X
Innovation

Domino Data Lab's new release pushes the envelope on MLOps

Domino Data Lab's new 4.6 release enhances model monitoring and adds support for Dask and Ray, taking ML compute beyond Spark.
Written by Andrew Brust, Contributor
domino-4-dot-6.jpg

The Domino Model Monitor interface in Domino 4.6

Credit: Domino Data Lab

MLOps is the machine learning operations counterpart to DevOps and DataOps. But, across the industry, definitions for MLOps can vary. Some see MLOps as focusing on ML experiment management. Others see the crux of MLOps as setting up CI/CD (continuous integration/continuous delivery) pipelines for models and data the same way DevOps does for code. Other vendors and customers believe MLOps should be focused on so-called feature engineering -- the specialized transformation process for the data used to train ML models. For others, MLOps is about everything after model development, including maintaining models in a repository, deploying them, and monitoring their operational health, performance and accuracy.

Dominoes, from end to end

A few vendors see MLOps as encompassing all of the above. One such vendor is Domino Data Lab, which is today announcing a new release -- Domino 4.6 -- of its end-to-end MLOps platform. And because Domino focuses on all facets of machine learning operations, it hasn't added new ones, but has instead significantly improved a few of them: model monitoring, cloud deployment and supported distributed computing environments for model development and training.

The monitoring improvements tell the tale of two MLOps cities. In one, live customers who are still phasing ML into their businesses or even just kicking ML's tires. For them, the mere presence of monitoring is sufficient. On the other side live customers who have graduated to doing ML at scale, with hundreds or even thousands of deployed models. For this cohort, monitoring needs to scale.

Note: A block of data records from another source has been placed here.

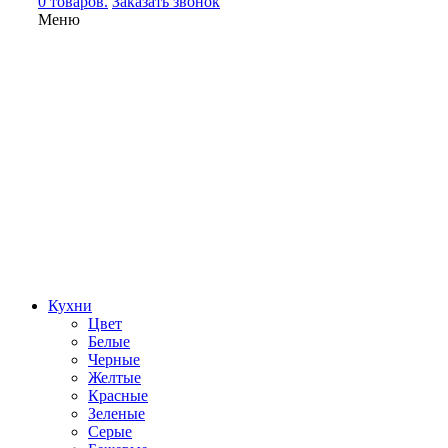
0 товаров.
Заказать звонок
Меню
Кухни
Цвет
Белые
Черные
Желтые
Красные
Зеленые
Серые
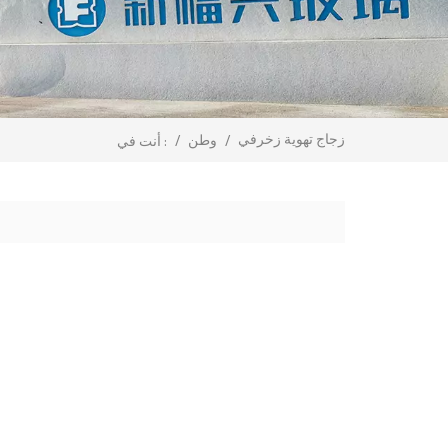
زجاج تهوية زخرفي
/
وطن
/
أنت في :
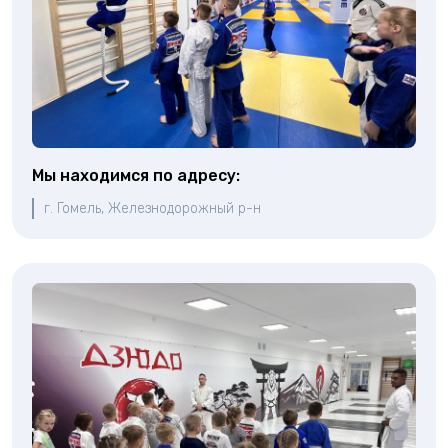
Мы находимся по адресу:
г. Гомель, Железнодорожный р-н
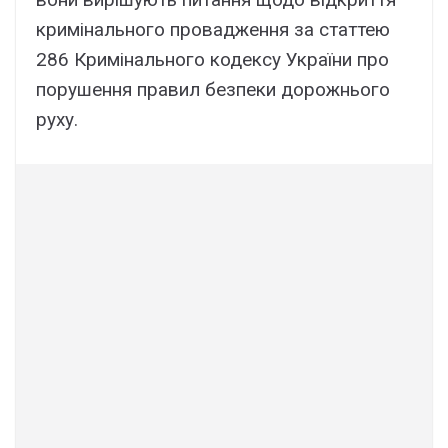
кримінального провадження за статтею
286 Кримінального кодексу України про
порушення правил безпеки дорожнього
руху.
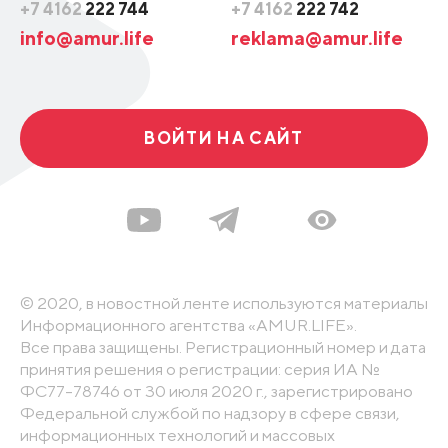
+7 4162
222 744
+7 4162
222 742
info@amur.life
reklama@amur.life
ВОЙТИ НА САЙТ
© 2020, в новостной ленте используются материалы
Информационного агентства «AMUR.LIFE».
Все права защищены. Регистрационный номер и дата
принятия решения о регистрации: серия ИА №
ФС77-78746 от 30 июля 2020 г., зарегистрировано
Федеральной службой по надзору в сфере связи,
информационных технологий и массовых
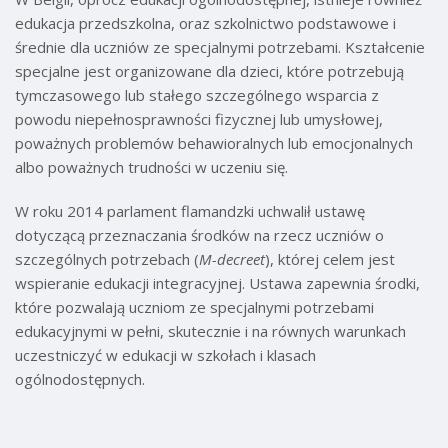
edukacja przedszkolna, oraz szkolnictwo podstawowe i
średnie dla uczniów ze specjalnymi potrzebami. Kształcenie
specjalne jest organizowane dla dzieci, które potrzebują
tymczasowego lub stałego szczególnego wsparcia z
powodu niepełnosprawności fizycznej lub umysłowej,
poważnych problemów behawioralnych lub emocjonalnych
albo poważnych trudności w uczeniu się.
W roku 2014 parlament flamandzki uchwalił ustawę
dotyczącą przeznaczania środków na rzecz uczniów o
szczególnych potrzebach (
M-decreet
), której celem jest
wspieranie edukacji integracyjnej. Ustawa zapewnia środki,
które pozwalają uczniom ze specjalnymi potrzebami
edukacyjnymi w pełni, skutecznie i na równych warunkach
uczestniczyć w edukacji w szkołach i klasach
ogólnodostępnych.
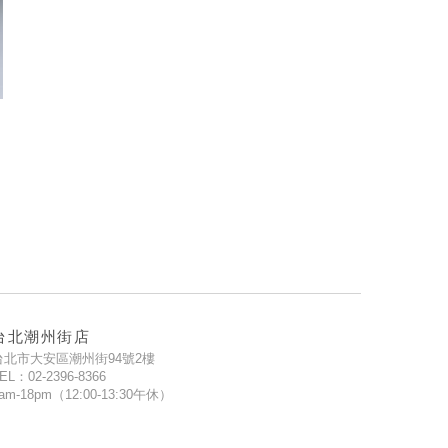
台北潮州街店
台北市大安區潮州街94號2樓
EL：02-2396-8366
am-18pm（12:00-13:30午休）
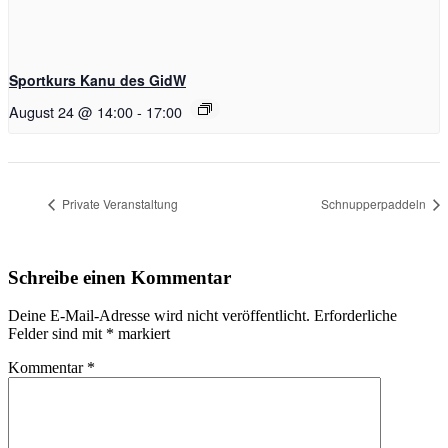
Sportkurs Kanu des GidW
August 24 @ 14:00
-
17:00
Private Veranstaltung
Schnupperpaddeln
Schreibe einen Kommentar
Deine E-Mail-Adresse wird nicht veröffentlicht.
Erforderliche
Felder sind mit
*
markiert
Kommentar
*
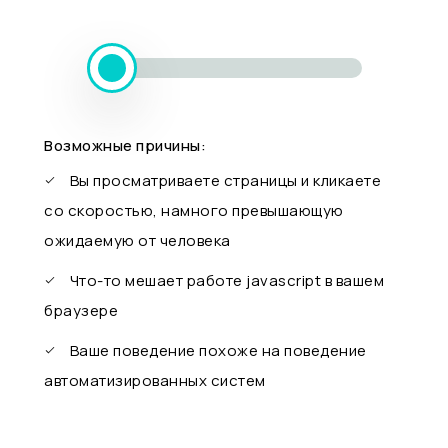
Возможные причины:
Вы просматриваете страницы и кликаете
со скоростью, намного превышающую
ожидаемую от человека
Что-то мешает работе javascript в вашем
браузере
Ваше поведение похоже на поведение
автоматизированных систем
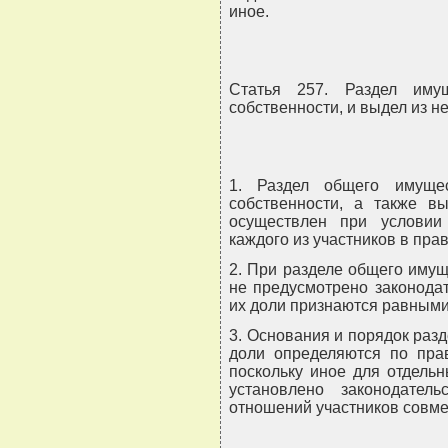
иное.
Статья 257. Раздел иму
собственности, и выдел из н
1. Раздел общего имуще
собственности, а также в
осуществлен при условии
каждого из участников в пра
2. При разделе общего имущ
не предусмотрено законода
их доли признаются равными
3. Основания и порядок раз
доли определяются по прав
поскольку иное для отдель
установлено законодате
отношений участников совме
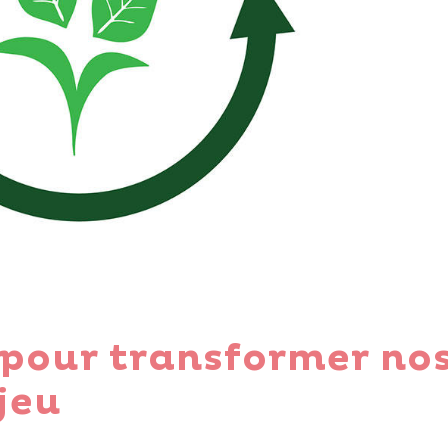
s pour transformer no
jeu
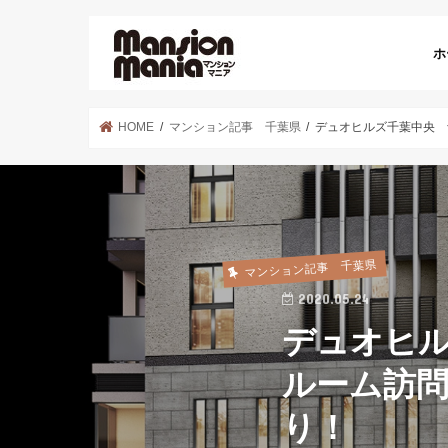
ホ
HOME
マンション記事 千葉県
デュオヒルズ千葉中央 
マンション記事 千葉県
2020.05.24
デュオヒ
ルーム訪
り！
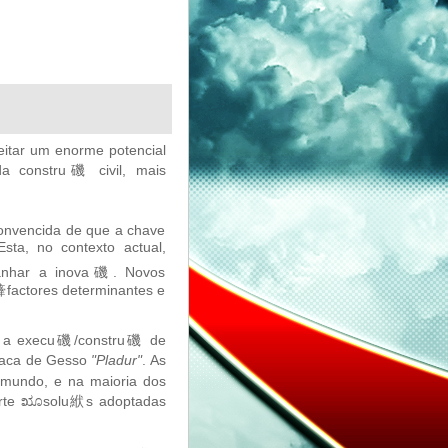
eitar um enorme potencial
da constru磯 civil, mais
onvencida de que a chave
sta, no contexto actual,
panhar a inova磯. Novos
㯠factores determinantes e
al, a execu磯/constru磯 de
Placa de Gesso
"Pladur"
. As
mundo, e na maioria dos
uporte ೠsolu絥s adoptadas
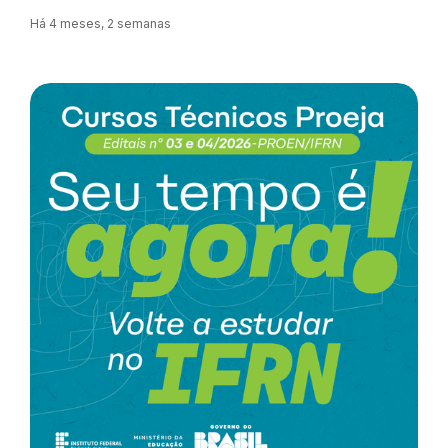
Há 4 meses, 2 semanas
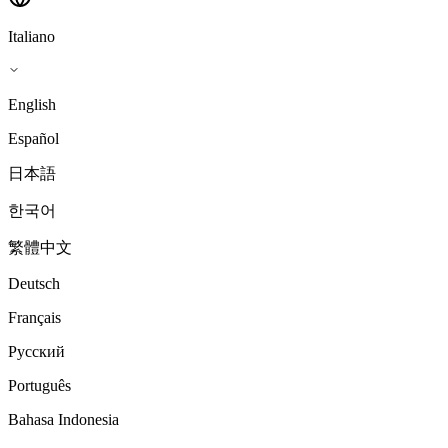
Italiano
English
Español
日本語
한국어
繁體中文
Deutsch
Français
Русский
Português
Bahasa Indonesia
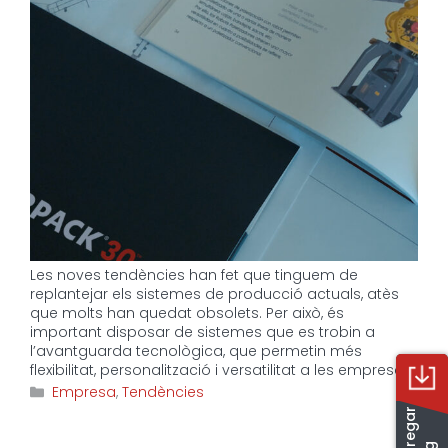
Les noves tendències han fet que tinguem de
replantejar els sistemes de producció actuals, atès
que molts han quedat obsolets. Per això, és
important disposar de sistemes que es trobin a
l’avantguarda tecnològica, que permetin més
flexibilitat, personalització i versatilitat a les empreses.
Categories
Empresa
,
Tendències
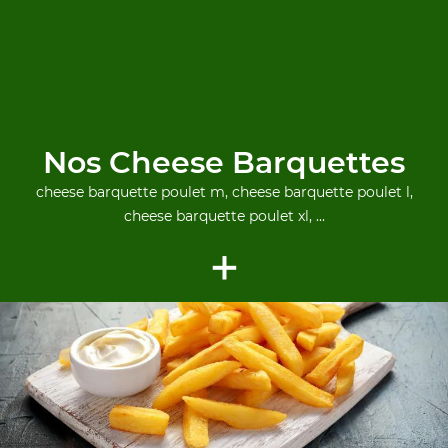
Nos Cheese Barquettes
cheese barquette poulet m, cheese barquette poulet l,
cheese barquette poulet xl, ...
+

Monitoring and cloud and compute, oh my

ZDNet spoke with Domino Data Lab co-founder and CEO Nick Elprin, who gave us the details on Domino 4.6. He first explained, for that group needing high-performance model monitoring, that Domino Model Monitor (DMM - pictured in the screenshot above) has been enhanced to be elastic and scalable. In fact, Elprin says, users will enjoy up to 100x scale improvement in the performance of Domino's data drift and model drift detection. Drift detection is critical to keeping models accurate and fair. In marketing applications, that can make for higher customer satisfaction. Other scenarios include more responsible approval of benefits and claims, or more accurate fraud detection.

Domino 4.6 also supports cloud deployment to Microsoft Azure and Google Cloud, as opposed to just Amazon Web Services. Specifically, connection to data in Azure Data Lake Storage (ADLS) and Google Cloud Storage (GCS) is now supported in addition to data in Amazon S3. Moreover, monitoring extends to models deployed to all three cloud providers' Infrastructure as a Service (Iaas) and Kubernetes layers. Elprin explained these capabilities have been added in direct response to demand from customers with multi-cloud strategies, looking to avoid lock-in to any specific cloud provider.

Finally, in response to the ever-greater need for compute power in order to train more models, more quickly, Domino is extending compute support to include Ray and Dask, rather than just Apache Spark. Ray is a distributed execution framework that can parallelize workloads across CPUs and cores on a single machine, across cloud infrastructure, or on Kubernetes clusters. Dask is a Python parallel computing library that implements scaled, parallelized versions of common Python data science libraries like NumPy, Pandas, and scikit-learn. Ray and Dask can be used individually or, using the aptly named Dask on Ray, can be combined.

Breaking the code

In his discussion with ZDNet, Elprin explicated some of the major differences, as he sees them, between DevOps and MLOps. I'll do my best to summarize that explication here.

To begin with, ML models are not mere code; they use more data and need much more intensive compute than typical application and server-based code do. In addition, data science is like research -- data scientists need to experiment, trying lots Python (or R) libraries, various algorithms and, more generally, different approaches or ideas, before getting something that works. This is comparable to the way natural scientists need to test various hypotheses in their own work. Also, with models, you can't just write unit tests, as models are more probabilistic than deterministic. 

With all this in mind, Domino's move to enhance its monitoring capabilities, and support numerous cloud and compute environments, makes perfect sense. Data scientists don't just need to debug their code and make sure it's running. They need to experiment with it, track it, deploy it and continually evaluate its efficacy. That's why MLOps is its own category, and ostensibly why Domino takes a scorecard approach to MLOps capabilities, rather than a checklist approach.

Domino says existing customers can upgrade to the 4.6 release immediately.